* **TASK DETAILS**: Write the records out again exactly, leaving no images in.

* **RECORDED INFORMATION**:
★ ★ ★ ★ ★
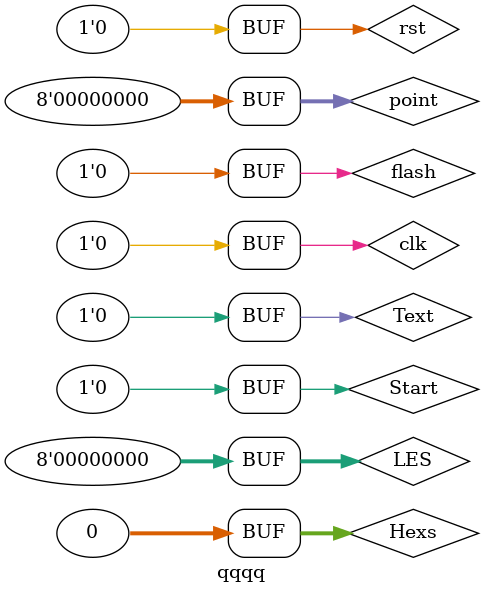
<source format=v>
`timescale 1ns / 1ps


module qqqq;

	// Inputs
	reg clk;
	reg rst;
	reg Start;
	reg Text;
	reg flash;
	reg [31:0] Hexs;
	reg [7:0] point;
	reg [7:0] LES;

	// Outputs
	wire segclk;
	wire segsout;
	wire SEGEN;
	wire segclrn;

	// Instantiate the Unit Under Test (UUT)
	Display uut (
		.clk(clk), 
		.rst(rst), 
		.Start(Start), 
		.Text(Text), 
		.flash(flash), 
		.Hexs(Hexs), 
		.point(point), 
		.LES(LES), 
		.segclk(segclk), 
		.segsout(segsout), 
		.SEGEN(SEGEN), 
		.segclrn(segclrn)
	);

	initial begin
		// Initialize Inputs
		clk = 0;
		rst = 0;
		Start = 0;
		Text = 0;
		flash = 0;
		Hexs = 0;
		point = 0;
		LES = 0;

		// Wait 100 ns for global reset to finish
		#100;
        
		// Add stimulus here

	end
      
endmodule


</source>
★ ★ ★ ★ ★
* **WRITTEN REPLY**:
<source format=v>
`timescale 1ns / 1ps


module qqqq;

	// Inputs
	reg clk;
	reg rst;
	reg Start;
	reg Text;
	reg flash;
	reg [31:0] Hexs;
	reg [7:0] point;
	reg [7:0] LES;

	// Outputs
	wire segclk;
	wire segsout;
	wire SEGEN;
	wire segclrn;

	// Instantiate the Unit Under Test (UUT)
	Display uut (
		.clk(clk), 
		.rst(rst), 
		.Start(Start), 
		.Text(Text), 
		.flash(flash), 
		.Hexs(Hexs), 
		.point(point), 
		.LES(LES), 
		.segclk(segclk), 
		.segsout(segsout), 
		.SEGEN(SEGEN), 
		.segclrn(segclrn)
	);

	initial begin
		// Initialize Inputs
		clk = 0;
		rst = 0;
		Start = 0;
		Text = 0;
		flash = 0;
		Hexs = 0;
		point = 0;
		LES = 0;

		// Wait 100 ns for global reset to finish
		#100;
        
		// Add stimulus here

	end
      
endmodule


</source>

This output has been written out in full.